Tally the lines in the records below that contain the string "than", treating uppercase and lowercase letters as different, and reply with the number alone.
+ + +
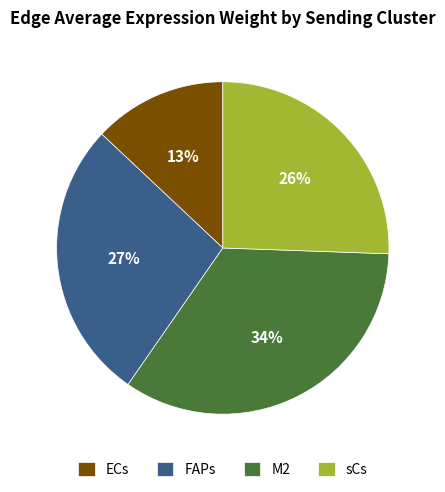

Does sCs represent more than half of the total?

No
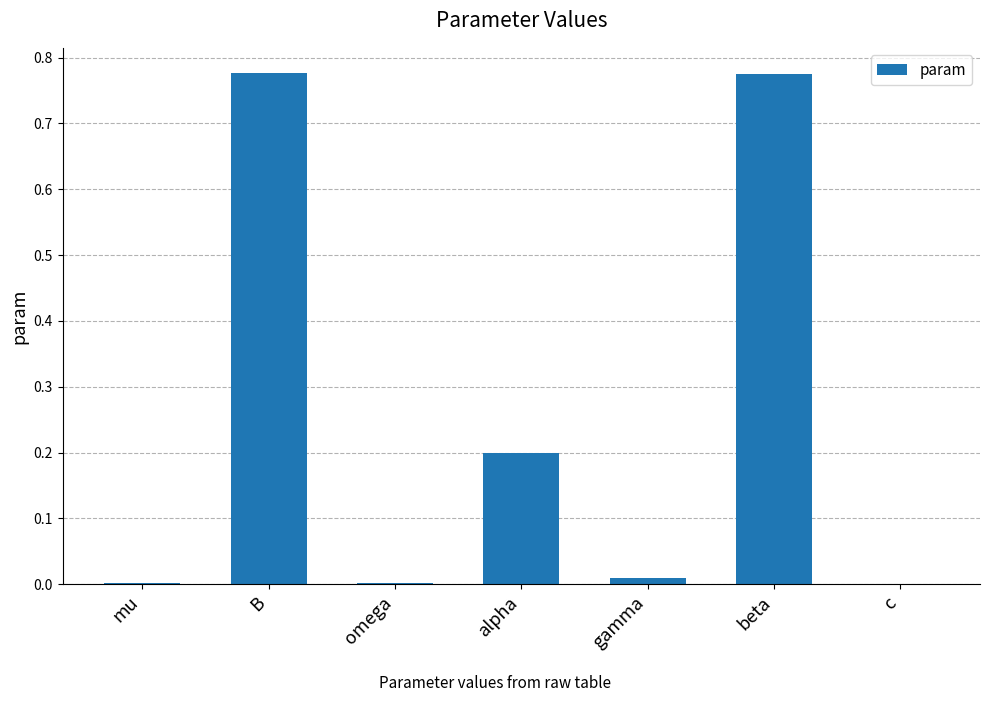

What is the change in value from B to alpha?

-0.6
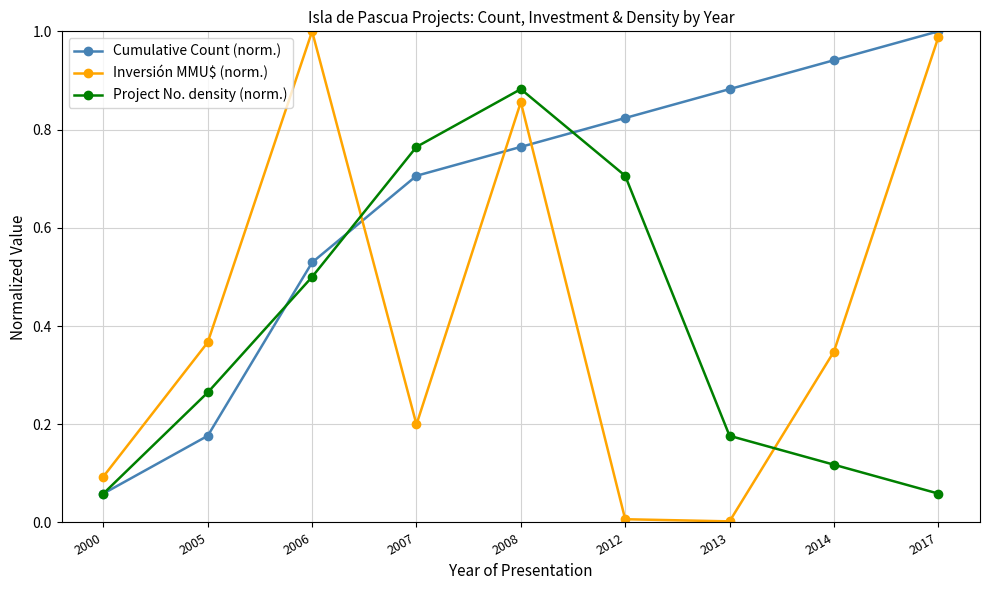

How many lines are shown in the chart?

3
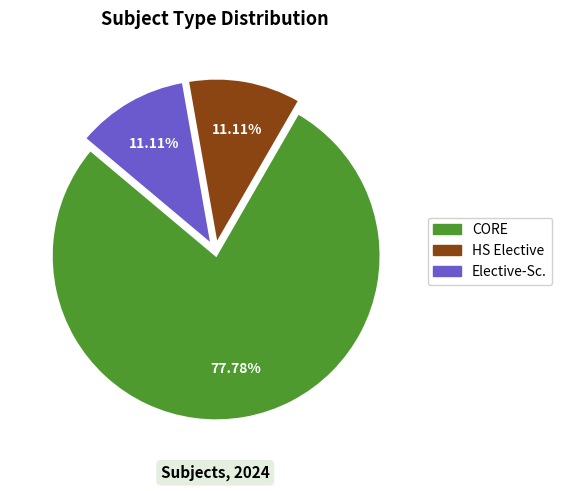

Is Elective-Sc. the majority of the pie?

No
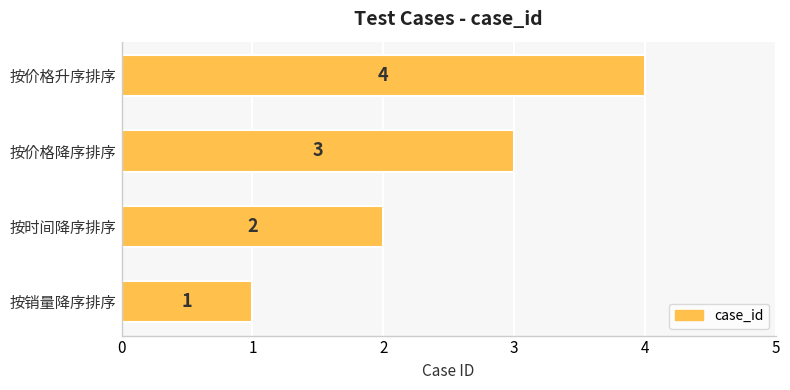

What is the change in value from 按销量降序排序 to 按价格降序排序?

+2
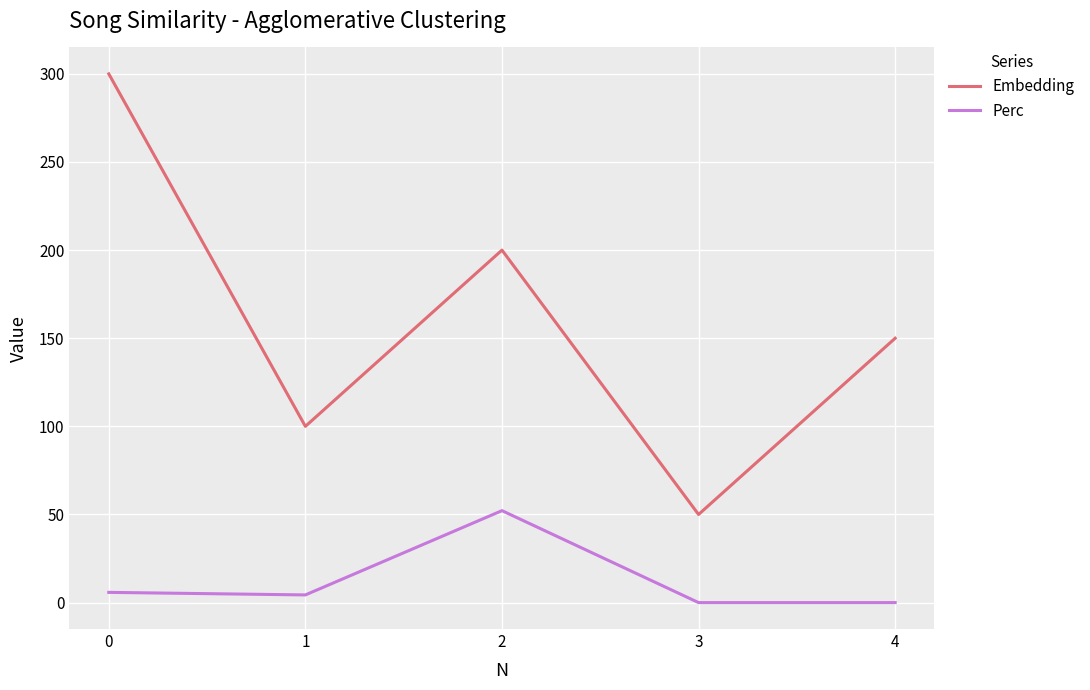

True or false: Embedding has more than 0 interior local peaks.

True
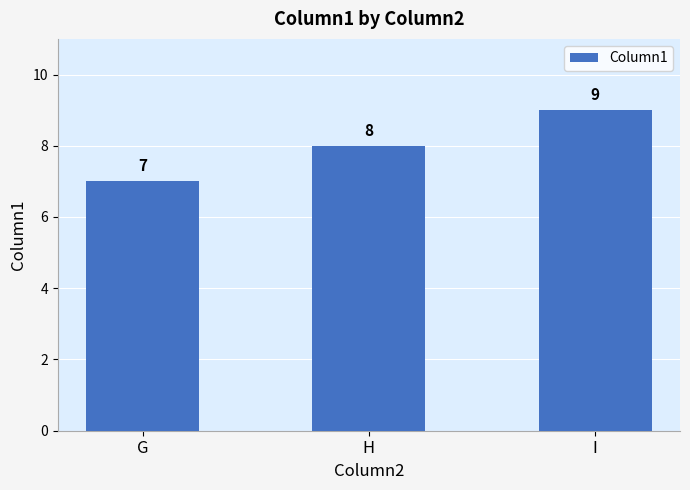

Rank the categories by value from lowest to highest.

G, H, I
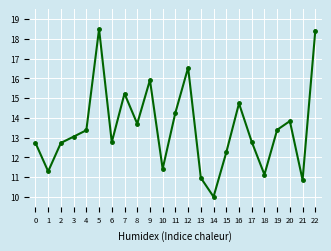

At which label is the value closest to 14?

20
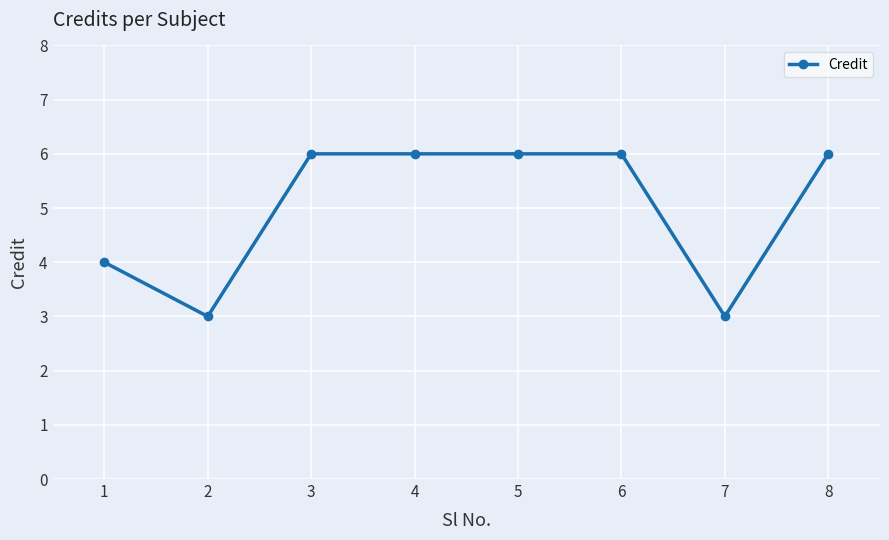

What is the difference between the maximum and minimum values?

3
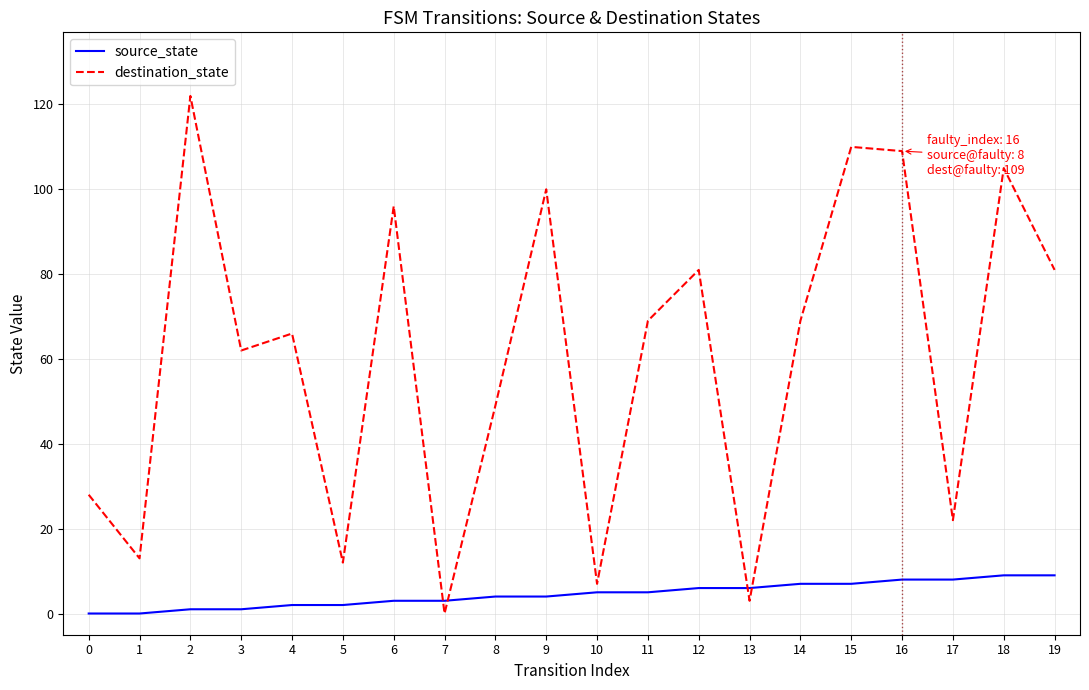

At 11, list the series in order from smallest to largest.

source_state, destination_state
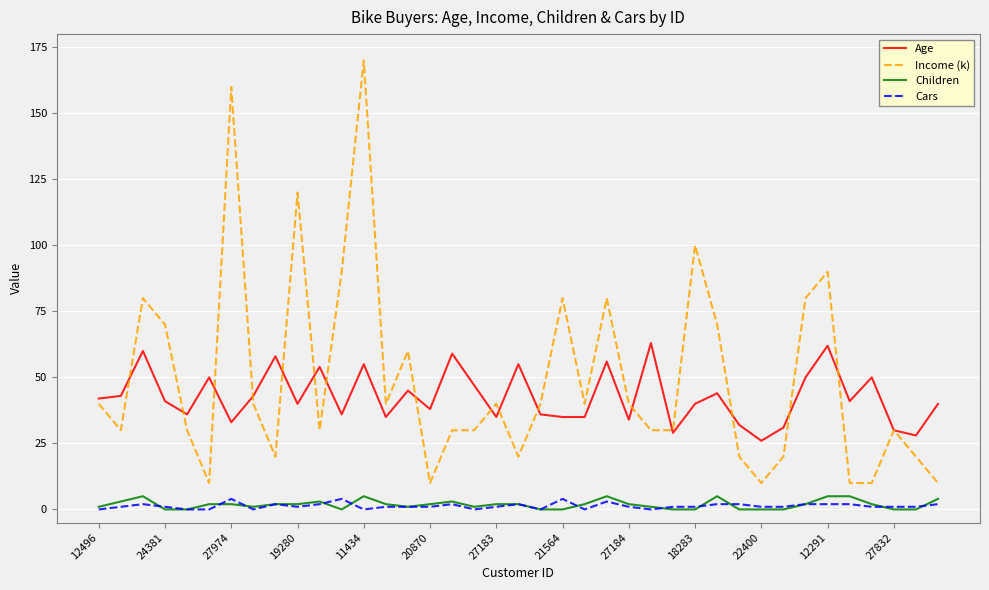

True or false: Age and Children cross at least once.

False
+ + +
* **WRITTEN SOLUTION**:
2